Klassismuskritik darf sich für uns aber nicht im Empowerment armer Menschen erschöpfen. Oberste Priorität muss weiterhin sein, Armut und armutserzeugende Strukturen entschieden zu bekämpfen! Um die Lebenslage und die Teilhabechancen armer junger Menschen zu verbessern und klassistische Benachteiligungen abzubauen, fordern wir:

  • die konsequente Umsetzung unserer Vorschläge zur Bekämpfung von Kinder- und Jugendarmut [2]
  • eine wirksame, armutsfeste Ausgestaltung der Kindergrundsicherung
  • nachhaltige Maßnahmen zur Bekämpfung der Vererbung des sozialen Status, unter anderem durch die Verbesserung von Bildungs- und Arbeitsmarktchancen klassismusbetroffener junger Menschen mithilfe eines gesicherten Ressourcenzugangs
  • die Aufnahme des sozialen Status als Diskriminierungsmerkmal ins Allgemeine Gleichbehandlungsgesetz (AGG)
  • klassismuskritische Bildungsangebote für Lehrkräfte und Erzieher*innen aller Stufen des Bildungssystems sowie für Mitarbeitende in Behörden
  • die Stärkung der Teilhabe armer Kinder und Jugendlicher durch eine dauerhafte auskömmliche Förderung der Jugendverbandsarbeit.

 

[1] Funcke, A. & Menne, S. (2023): Kinder- und Jugendarmut in Deutschland. Hrsg. von der Bertelsmann Stiftung. <https://www.bertelsmann-stiftung.de/de/publikationen/publikation/did/factsheet-kinder-und-jugendarmut-in-deutschland> [Letzter Zugriff: 04.10.2023]

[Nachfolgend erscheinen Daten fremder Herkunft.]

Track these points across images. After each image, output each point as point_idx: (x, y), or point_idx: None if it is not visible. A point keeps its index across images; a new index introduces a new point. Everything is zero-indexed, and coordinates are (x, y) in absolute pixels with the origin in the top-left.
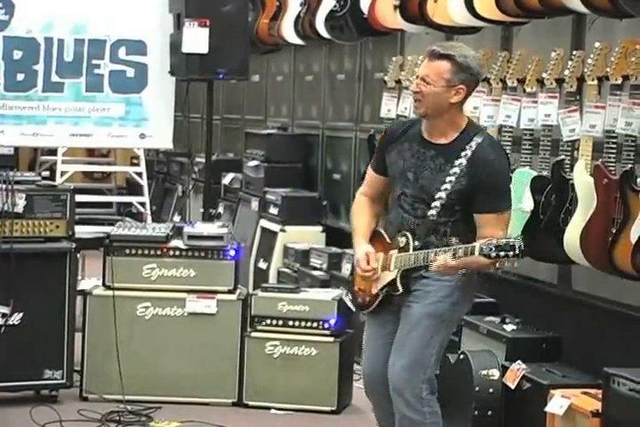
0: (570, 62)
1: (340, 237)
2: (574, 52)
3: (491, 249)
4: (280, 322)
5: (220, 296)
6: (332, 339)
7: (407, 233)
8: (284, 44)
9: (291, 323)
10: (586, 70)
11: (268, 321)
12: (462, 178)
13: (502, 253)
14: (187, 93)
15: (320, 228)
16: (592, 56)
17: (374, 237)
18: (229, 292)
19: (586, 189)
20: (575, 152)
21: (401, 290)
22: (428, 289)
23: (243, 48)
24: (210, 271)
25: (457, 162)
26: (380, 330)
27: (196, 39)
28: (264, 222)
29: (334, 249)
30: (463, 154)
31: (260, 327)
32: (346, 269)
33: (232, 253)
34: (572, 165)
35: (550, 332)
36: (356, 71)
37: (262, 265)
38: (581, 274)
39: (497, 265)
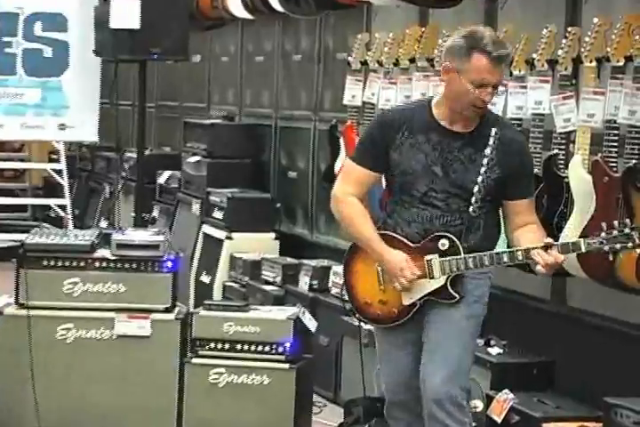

[2] U.a.: „Jugendarmut bekämpfen!“ Position des Deutschen Bundesjugendrings, verabschiedet von der Vollversammlung am 26./27. Oktober 2018 in Dresden <https://www.dbjr.de/artikel/jugendarmut-bekaempfen>; „Die Zeit für Entlastung junger Menschen und ihrer Jugendverbände ist jetzt!“ Position des Deutschen Bundesjugendrings, verabschiedet vom Hauptausschuss am 14. September 2022 <https://www.dbjr.de/artikel/die-zeit-fuer-entlastung-junger-menschen-und-ihrer-jugendverbaende-ist-jetzt>

Einstimmig beschlossen im Hauptausschuss am 31. Januar 2024 in Berlin.